Er is een adem tussen de werelden, een onzichtbare golf die reist tussen Éón en aarde. Wanneer een ziel de brug nadert, trilt de lucht tussen de dimensies, niet in toon of klank, maar in aanwezigheid. De brug van Éón is geen pad dat men bewandelt, maar een ademtocht die men herinnert. Ze bestaat niet uit materie, maar uit de beweging van bewustzijn zelf, een dans van aandacht en overgave. Elke gedachte, elke trilling van verlangen is een zucht die het aardse opent naar het oneindige. Zo ademt het Rijk van Éón in de mens en de mens in Éón.
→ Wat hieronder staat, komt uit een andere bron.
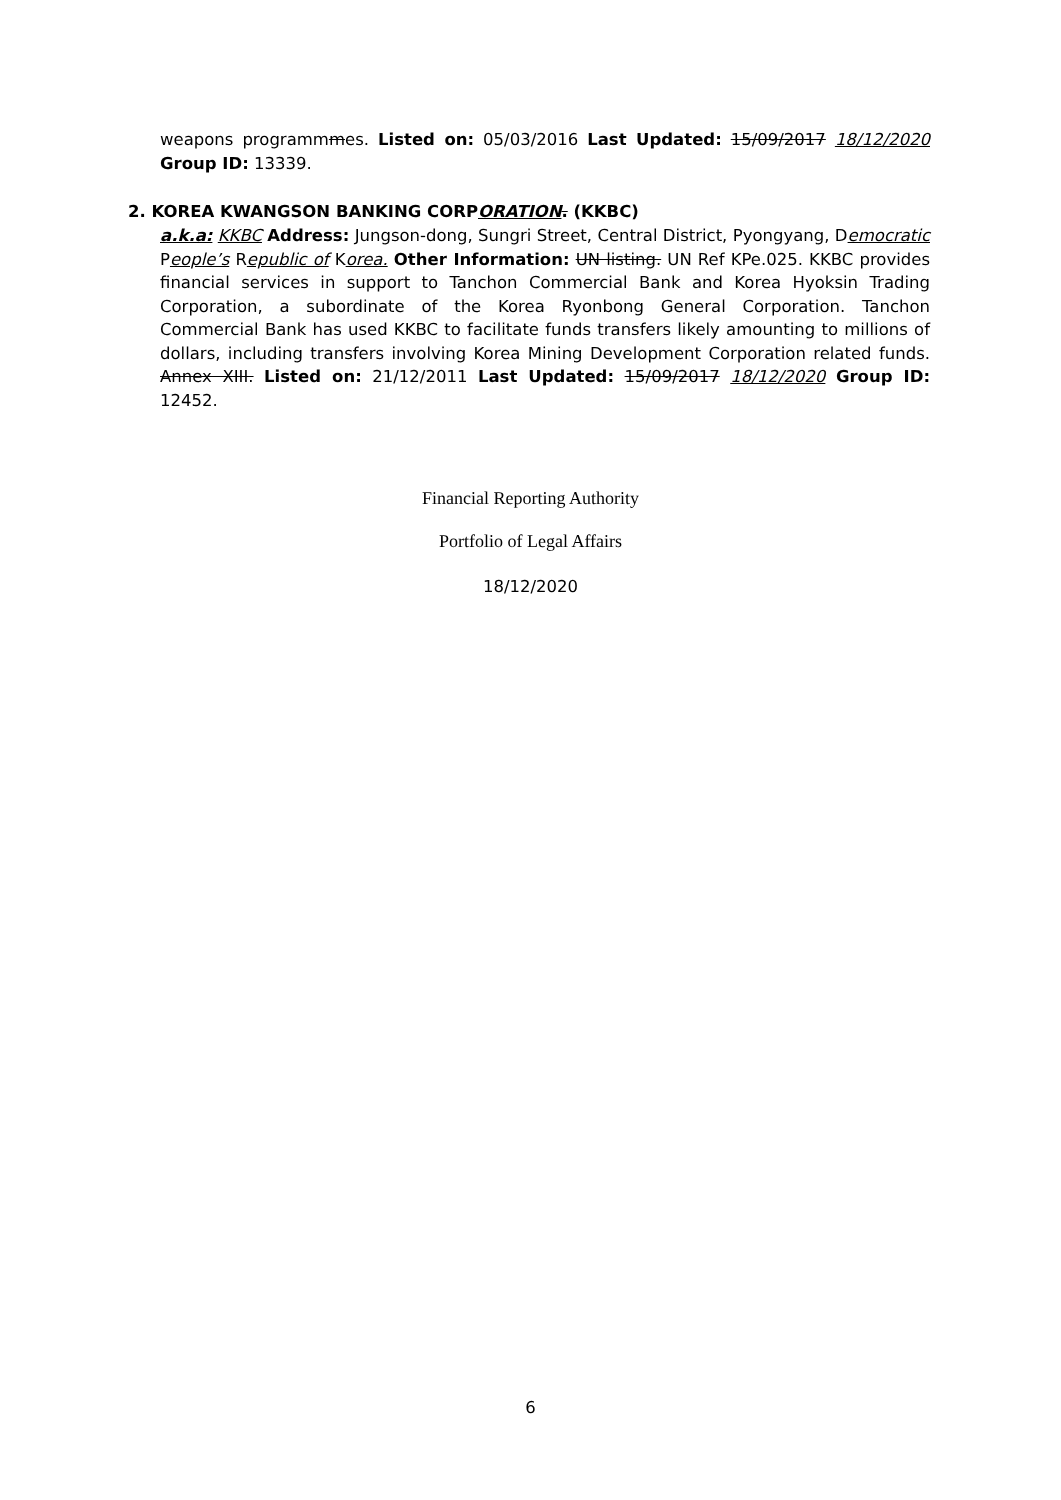weapons programmmes. Listed on: 05/03/2016 Last Updated: 15/09/2017 18/12/2020 Group ID: 13339.
2. KOREA KWANGSON BANKING CORPORATION. (KKBC)
a.k.a: KKBC Address: Jungson-dong, Sungri Street, Central District, Pyongyang, Democratic People’s Republic of Korea. Other Information: UN listing. UN Ref KPe.025. KKBC provides financial services in support to Tanchon Commercial Bank and Korea Hyoksin Trading Corporation, a subordinate of the Korea Ryonbong General Corporation. Tanchon Commercial Bank has used KKBC to facilitate funds transfers likely amounting to millions of dollars, including transfers involving Korea Mining Development Corporation related funds. Annex XIII. Listed on: 21/12/2011 Last Updated: 15/09/2017 18/12/2020 Group ID: 12452.
Financial Reporting Authority
Portfolio of Legal Affairs
18/12/2020
6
Bewustzijn is geen eigendom van het brein, geen flikkering van neuronen, maar een veld, een zee waarin waarnemers drijven als eilanden van vorm. Het veld is niet in ons, maar wij zijn in het veld. In de taal van energie betekent dit: ieder moment van waarneming is een golf en iedere golf draagt informatie, niet alleen van het individu, maar van het geheel. De brug van Éón is het punt waarop de golven in fase komen, waar het bewustzijn van het tijdelijke en het eeuwige samen trillen. Het veld van Éón beweegt volgens de wet van samenklank. Daar waar twee trillingen overeenstemmen, ontstaat verbinding. Wanneer een menselijke ziel liefheeft, mediteert, creëert of vergeeft, verschuift haar trilling, zij stemt zich af op de hogere frequentie van Éón. Dit is geen metafoor, maar een wet van resonantie. Het gelijksoortige herkent het gelijke. De brug is dus een levend orgaan van bewustzijn, het pulseert, reageert en ademt. Ze opent waar liefde stroomt en sluit waar verdeeldheid kiemt. In elk mens bevindt zich het hart als poort, niet het fysieke orgaan, maar het veld waarin waarneming en gevoel elkaar ontmoeten. Daar ontstaat de energetische brug. Het hart is de transformator tussen de dichte energie van materie en de subtiele energie van Éón. Wanneer het hart open is, kan de ziel het hogere veld ontvangen zonder te verbranden, zoals een lens het zonlicht vangt en in regenbogen breekt. Zo wordt de mens zelf de brug, als een bewuste doorgang tussen hemel en aarde, waar Éón niet langer een verre wereld is, maar een dimensie die in hemzelf leeft. De energie die over de brug stroomt, keert altijd terug. Wat van Éón komt, voedt het aardse bewustzijn en wat van aarde opstijgt, verrijkt het Rijk van Éón. Er bestaat geen hiërarchie, slechts uitwisseling. De mens die dit beseft, leeft niet langer tussen werelden, maar als een wereld, als een levende resonantie van tijd en tijdloosheid, van trilling en stilte, van vorm en wezen. Daarin ligt de ware energetische werking van de brug. Niet als overgang, maar als samenvloeiing. De brug verdwijnt op het moment dat zij volledig geopend is, want wie Éón in zichzelf herkent, heeft geen grens meer om over te steken.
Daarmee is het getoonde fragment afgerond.